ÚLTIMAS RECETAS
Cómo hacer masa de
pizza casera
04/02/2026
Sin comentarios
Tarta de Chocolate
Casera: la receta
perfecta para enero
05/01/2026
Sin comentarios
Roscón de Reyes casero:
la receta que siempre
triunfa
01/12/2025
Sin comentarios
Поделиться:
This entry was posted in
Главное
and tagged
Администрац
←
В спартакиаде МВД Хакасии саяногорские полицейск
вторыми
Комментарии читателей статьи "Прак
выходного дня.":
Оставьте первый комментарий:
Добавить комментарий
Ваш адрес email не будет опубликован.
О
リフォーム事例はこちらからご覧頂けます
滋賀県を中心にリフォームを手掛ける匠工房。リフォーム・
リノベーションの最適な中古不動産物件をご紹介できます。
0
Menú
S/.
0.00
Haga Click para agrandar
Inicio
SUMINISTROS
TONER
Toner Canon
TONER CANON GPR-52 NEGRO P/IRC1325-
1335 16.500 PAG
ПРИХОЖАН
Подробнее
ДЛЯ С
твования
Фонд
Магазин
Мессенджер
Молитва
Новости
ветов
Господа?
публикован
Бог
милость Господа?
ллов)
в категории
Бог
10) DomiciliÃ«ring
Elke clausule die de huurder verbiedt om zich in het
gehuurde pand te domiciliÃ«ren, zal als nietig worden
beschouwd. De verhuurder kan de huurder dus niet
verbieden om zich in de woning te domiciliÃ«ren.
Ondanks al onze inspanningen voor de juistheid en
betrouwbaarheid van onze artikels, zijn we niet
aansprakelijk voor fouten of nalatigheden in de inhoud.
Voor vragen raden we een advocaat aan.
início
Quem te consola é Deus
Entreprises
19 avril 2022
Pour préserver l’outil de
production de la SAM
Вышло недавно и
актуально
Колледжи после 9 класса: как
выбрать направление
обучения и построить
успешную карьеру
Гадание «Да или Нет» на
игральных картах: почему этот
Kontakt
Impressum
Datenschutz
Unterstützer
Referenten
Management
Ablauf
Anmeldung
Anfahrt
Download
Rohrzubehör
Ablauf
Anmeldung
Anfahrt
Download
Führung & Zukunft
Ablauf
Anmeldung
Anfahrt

- - - - - - -

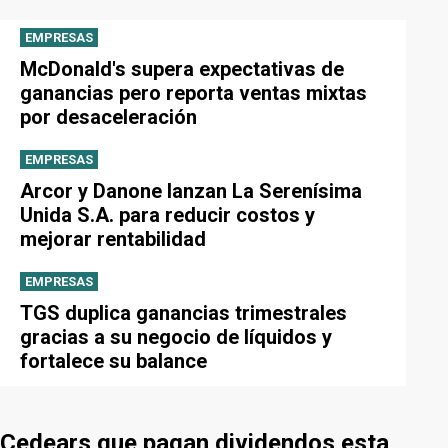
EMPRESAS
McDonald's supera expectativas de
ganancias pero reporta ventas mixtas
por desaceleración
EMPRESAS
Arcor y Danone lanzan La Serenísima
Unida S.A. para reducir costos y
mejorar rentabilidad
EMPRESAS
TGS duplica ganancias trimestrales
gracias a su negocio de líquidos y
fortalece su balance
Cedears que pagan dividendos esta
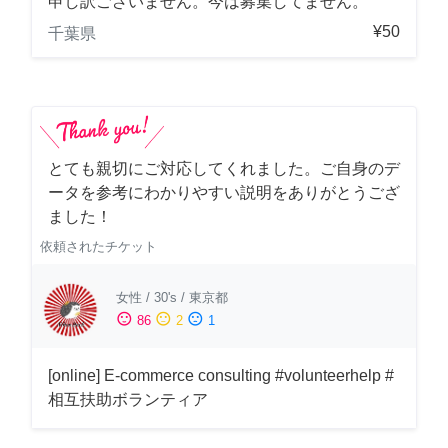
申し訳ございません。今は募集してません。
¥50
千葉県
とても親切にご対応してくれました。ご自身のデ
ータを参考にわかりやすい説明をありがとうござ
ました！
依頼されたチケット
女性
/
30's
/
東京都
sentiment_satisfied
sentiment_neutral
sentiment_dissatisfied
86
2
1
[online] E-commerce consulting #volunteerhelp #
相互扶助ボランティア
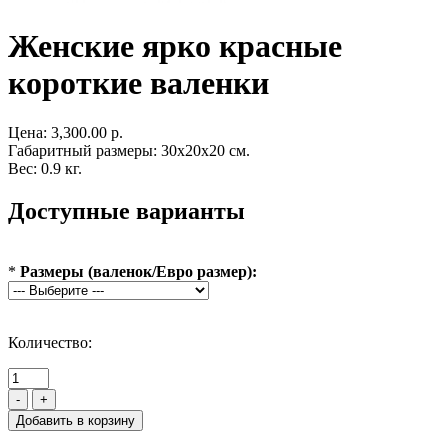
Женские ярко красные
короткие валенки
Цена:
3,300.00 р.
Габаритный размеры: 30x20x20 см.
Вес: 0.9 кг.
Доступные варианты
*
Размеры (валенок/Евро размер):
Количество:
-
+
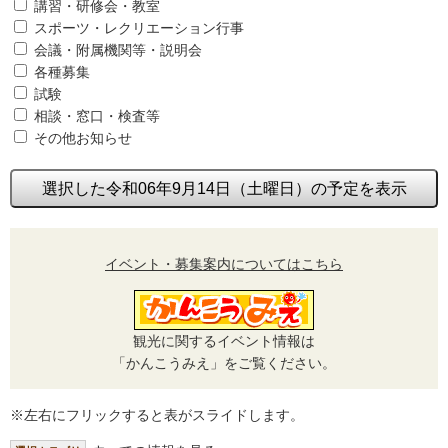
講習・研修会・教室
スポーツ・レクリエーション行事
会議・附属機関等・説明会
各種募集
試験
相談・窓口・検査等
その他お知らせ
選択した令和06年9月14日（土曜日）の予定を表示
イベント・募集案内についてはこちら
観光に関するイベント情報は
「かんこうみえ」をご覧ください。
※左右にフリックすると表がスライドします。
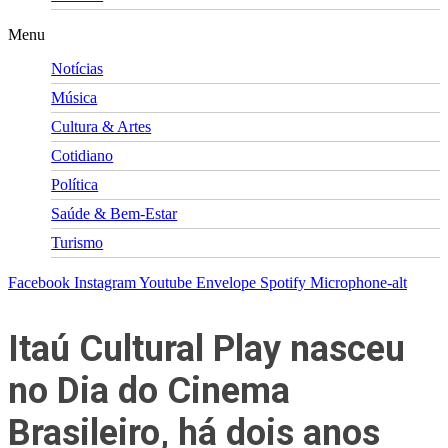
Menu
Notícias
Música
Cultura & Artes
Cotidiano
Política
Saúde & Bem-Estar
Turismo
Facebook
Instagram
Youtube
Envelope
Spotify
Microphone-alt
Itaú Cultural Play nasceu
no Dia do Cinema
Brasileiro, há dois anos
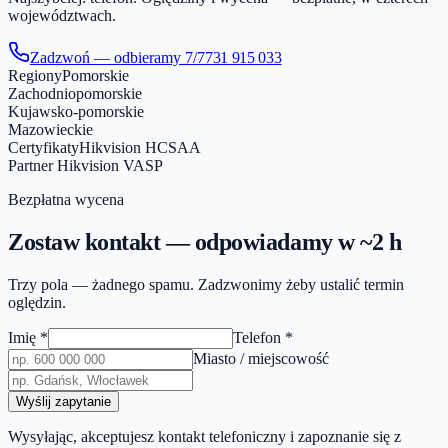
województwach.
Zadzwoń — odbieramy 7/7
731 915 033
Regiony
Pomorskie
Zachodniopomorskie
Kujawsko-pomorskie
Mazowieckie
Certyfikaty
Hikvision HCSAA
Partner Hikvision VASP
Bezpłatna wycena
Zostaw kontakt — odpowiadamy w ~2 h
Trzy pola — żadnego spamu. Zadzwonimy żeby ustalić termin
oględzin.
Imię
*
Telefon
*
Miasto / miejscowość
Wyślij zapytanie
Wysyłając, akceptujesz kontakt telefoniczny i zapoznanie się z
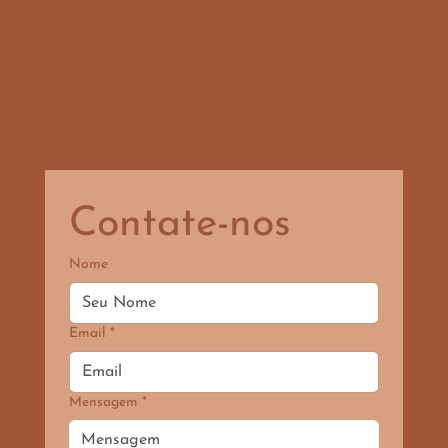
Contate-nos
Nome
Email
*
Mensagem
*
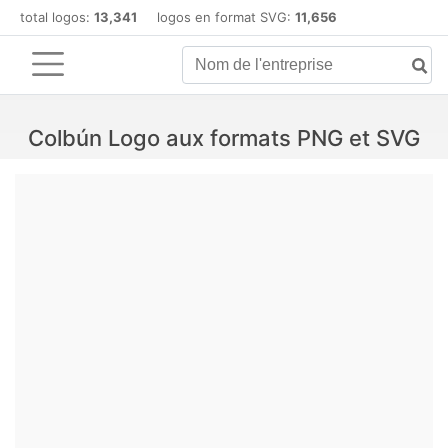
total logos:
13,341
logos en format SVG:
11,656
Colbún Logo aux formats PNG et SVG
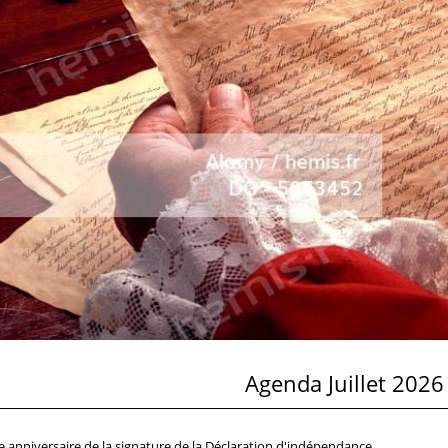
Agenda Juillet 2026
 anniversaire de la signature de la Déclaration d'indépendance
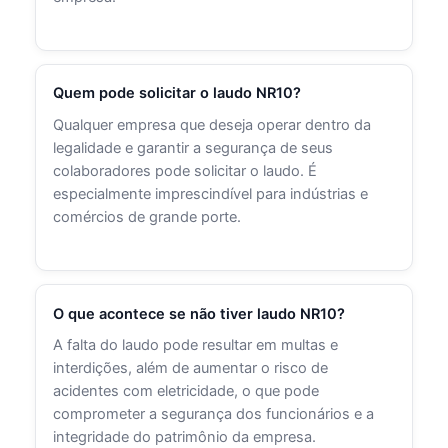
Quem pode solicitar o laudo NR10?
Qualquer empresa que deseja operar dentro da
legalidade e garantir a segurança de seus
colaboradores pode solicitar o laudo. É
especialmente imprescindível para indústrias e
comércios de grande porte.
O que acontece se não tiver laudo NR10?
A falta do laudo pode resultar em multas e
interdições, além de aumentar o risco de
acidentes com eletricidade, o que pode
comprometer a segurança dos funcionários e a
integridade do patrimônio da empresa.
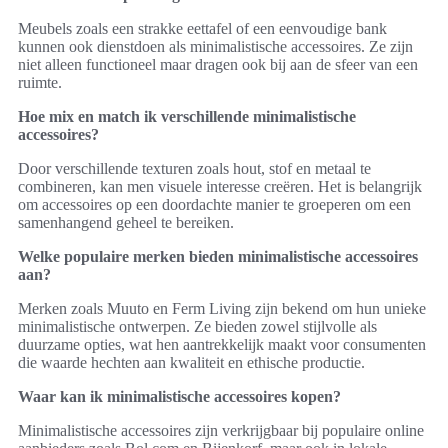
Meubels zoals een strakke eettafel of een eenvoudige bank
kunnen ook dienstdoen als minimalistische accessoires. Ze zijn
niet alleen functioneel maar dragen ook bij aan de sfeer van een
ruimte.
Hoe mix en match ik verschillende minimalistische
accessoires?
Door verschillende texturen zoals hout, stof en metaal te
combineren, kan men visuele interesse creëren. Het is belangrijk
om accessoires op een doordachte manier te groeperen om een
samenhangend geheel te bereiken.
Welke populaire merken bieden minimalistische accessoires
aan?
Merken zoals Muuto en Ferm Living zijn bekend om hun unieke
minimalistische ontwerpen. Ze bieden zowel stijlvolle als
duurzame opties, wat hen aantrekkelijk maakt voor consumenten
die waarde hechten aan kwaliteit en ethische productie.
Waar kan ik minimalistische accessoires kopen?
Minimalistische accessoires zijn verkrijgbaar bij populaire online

- - - - - - -

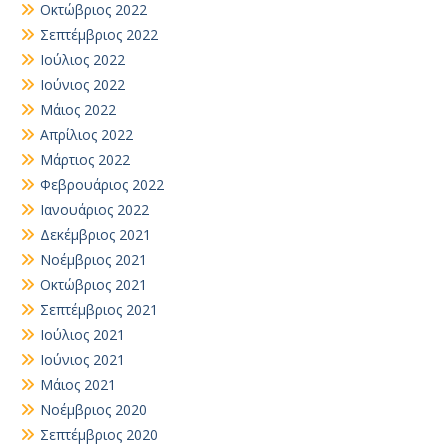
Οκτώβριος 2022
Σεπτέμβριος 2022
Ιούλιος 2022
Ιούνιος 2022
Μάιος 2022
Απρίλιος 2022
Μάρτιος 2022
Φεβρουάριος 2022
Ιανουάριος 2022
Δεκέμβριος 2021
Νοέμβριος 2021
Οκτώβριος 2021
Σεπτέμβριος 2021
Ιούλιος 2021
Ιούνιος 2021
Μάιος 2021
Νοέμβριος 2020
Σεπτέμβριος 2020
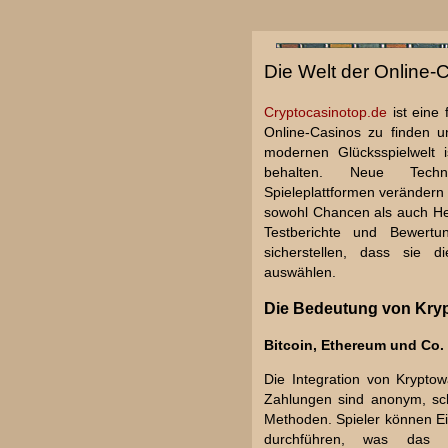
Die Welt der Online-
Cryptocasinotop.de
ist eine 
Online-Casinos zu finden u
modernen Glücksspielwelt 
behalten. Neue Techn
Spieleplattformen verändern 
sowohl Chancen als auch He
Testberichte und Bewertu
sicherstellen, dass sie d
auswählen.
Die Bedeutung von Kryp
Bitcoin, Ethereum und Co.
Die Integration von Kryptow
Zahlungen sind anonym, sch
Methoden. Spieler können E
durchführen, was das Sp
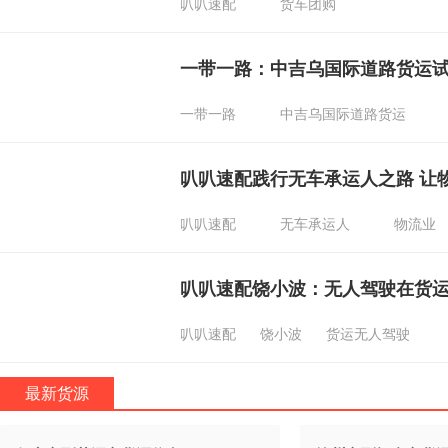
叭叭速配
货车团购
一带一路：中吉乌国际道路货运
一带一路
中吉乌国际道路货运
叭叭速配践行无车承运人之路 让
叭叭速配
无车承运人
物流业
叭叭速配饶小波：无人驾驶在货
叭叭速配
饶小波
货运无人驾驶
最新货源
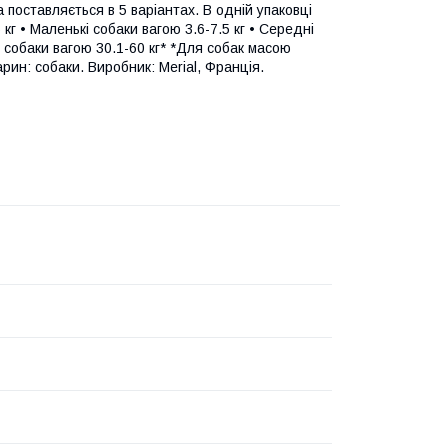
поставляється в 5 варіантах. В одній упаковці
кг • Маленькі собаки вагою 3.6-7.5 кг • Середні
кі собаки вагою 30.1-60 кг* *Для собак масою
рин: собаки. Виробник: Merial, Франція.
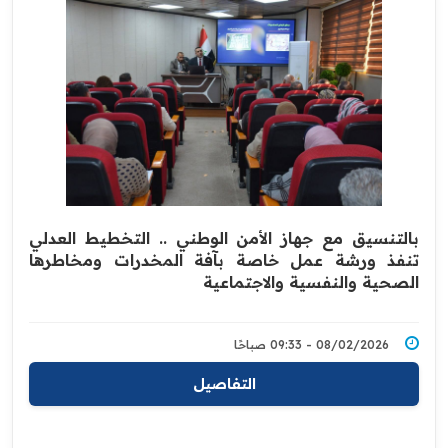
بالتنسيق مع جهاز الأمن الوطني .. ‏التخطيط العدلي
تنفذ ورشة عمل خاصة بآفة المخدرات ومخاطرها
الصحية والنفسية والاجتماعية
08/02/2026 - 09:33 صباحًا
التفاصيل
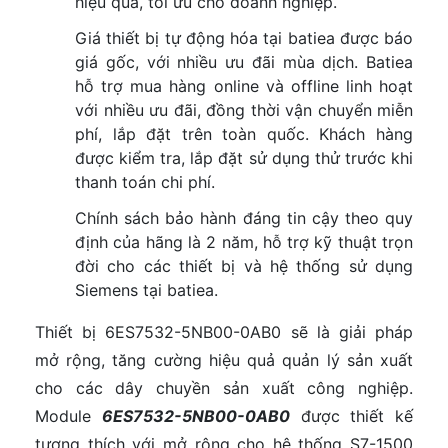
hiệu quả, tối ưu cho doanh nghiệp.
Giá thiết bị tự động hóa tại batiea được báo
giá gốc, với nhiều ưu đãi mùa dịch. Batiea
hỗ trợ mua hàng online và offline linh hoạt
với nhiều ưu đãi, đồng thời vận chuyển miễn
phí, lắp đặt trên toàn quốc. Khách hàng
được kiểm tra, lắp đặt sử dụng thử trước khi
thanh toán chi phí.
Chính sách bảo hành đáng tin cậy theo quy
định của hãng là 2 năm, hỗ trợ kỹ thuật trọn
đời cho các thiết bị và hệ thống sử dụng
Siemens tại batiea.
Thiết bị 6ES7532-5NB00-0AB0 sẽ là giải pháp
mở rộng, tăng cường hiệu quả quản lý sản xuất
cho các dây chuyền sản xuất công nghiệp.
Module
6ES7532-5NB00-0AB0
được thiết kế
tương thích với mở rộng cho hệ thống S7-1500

- - - - - - -

• REQUIRED ACTION:
Reproduce, exactly and only, the lines of the records above starting at the line with "Ιανουάριος 2022" and ending at the line with "Zahlungen sind anonym, sch", both included. Leave every picture out.

• OUTPUT OF THE TASK:
Ιανουάριος 2022
Δεκέμβριος 2021
Νοέμβριος 2021
Οκτώβριος 2021
Σεπτέμβριος 2021
Ιούλιος 2021
Ιούνιος 2021
Μάιος 2021
Νοέμβριος 2020
Σεπτέμβριος 2020
Die Welt der Online-
Cryptocasinotop.de
ist eine 
Online-Casinos zu finden u
modernen Glücksspielwelt 
behalten. Neue Techn
Spieleplattformen verändern 
sowohl Chancen als auch He
Testberichte und Bewertu
sicherstellen, dass sie d
auswählen.
Die Bedeutung von Kryp
Bitcoin, Ethereum und Co.
Die Integration von Kryptow
Zahlungen sind anonym, sch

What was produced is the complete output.